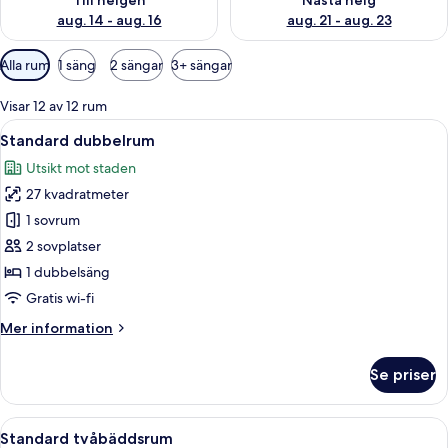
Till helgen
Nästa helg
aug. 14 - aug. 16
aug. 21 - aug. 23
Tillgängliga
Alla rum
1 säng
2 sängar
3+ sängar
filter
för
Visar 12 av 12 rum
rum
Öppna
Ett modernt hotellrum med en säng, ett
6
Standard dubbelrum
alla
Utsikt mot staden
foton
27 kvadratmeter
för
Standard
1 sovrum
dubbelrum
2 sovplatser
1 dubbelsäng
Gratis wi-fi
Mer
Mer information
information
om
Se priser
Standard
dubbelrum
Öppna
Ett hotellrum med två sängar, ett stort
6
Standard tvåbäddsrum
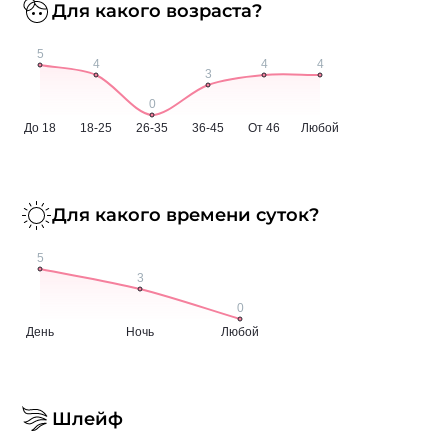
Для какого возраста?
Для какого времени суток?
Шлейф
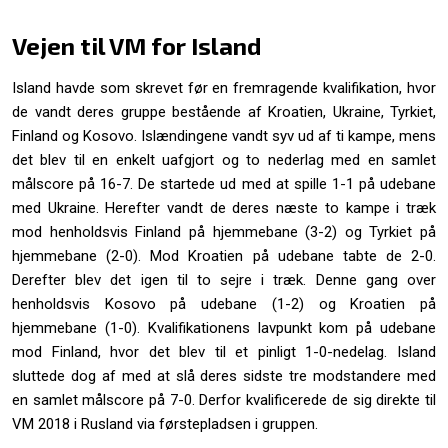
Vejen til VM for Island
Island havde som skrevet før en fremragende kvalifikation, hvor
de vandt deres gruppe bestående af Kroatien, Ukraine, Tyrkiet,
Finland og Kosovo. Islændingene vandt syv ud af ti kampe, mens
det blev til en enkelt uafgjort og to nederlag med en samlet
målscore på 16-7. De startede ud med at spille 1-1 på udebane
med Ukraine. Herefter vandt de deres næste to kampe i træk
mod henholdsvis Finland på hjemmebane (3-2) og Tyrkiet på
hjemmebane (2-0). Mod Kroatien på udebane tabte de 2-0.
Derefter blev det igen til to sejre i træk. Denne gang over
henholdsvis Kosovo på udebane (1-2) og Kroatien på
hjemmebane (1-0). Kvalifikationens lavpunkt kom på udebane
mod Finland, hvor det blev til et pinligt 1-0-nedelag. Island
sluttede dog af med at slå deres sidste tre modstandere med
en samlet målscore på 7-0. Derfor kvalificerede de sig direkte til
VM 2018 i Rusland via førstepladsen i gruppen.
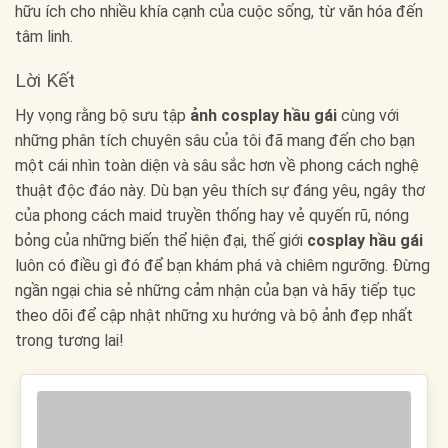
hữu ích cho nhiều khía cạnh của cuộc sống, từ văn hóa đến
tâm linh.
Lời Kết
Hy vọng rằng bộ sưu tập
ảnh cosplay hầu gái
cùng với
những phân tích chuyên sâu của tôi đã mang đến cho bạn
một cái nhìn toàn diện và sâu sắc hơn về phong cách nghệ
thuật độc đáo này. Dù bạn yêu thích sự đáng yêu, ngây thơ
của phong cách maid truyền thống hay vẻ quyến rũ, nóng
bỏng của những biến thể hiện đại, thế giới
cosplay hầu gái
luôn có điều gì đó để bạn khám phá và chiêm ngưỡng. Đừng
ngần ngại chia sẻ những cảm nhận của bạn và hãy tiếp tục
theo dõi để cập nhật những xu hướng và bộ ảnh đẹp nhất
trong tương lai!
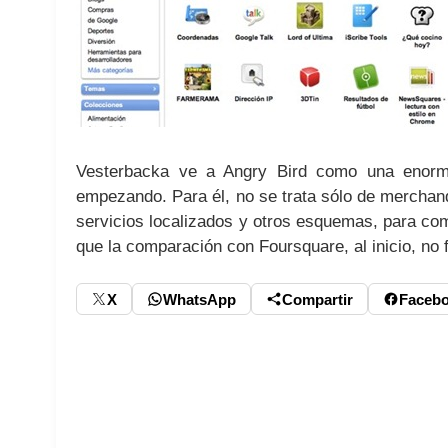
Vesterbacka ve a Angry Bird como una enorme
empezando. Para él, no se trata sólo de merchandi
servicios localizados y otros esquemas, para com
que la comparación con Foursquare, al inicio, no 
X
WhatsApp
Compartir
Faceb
* * *
> _WHAT YOU HAVE TO DO_
Pull out each line of the records holding the string "những".

> _ANSWER AREA_
những phân tích chuyên sâu của tôi đã mang đến cho bạn
bỏng của những biến thể hiện đại, thế giới
ngần ngại chia sẻ những cảm nhận của bạn và hãy tiếp tục
theo dõi để cập nhật những xu hướng và bộ ảnh đẹp nhất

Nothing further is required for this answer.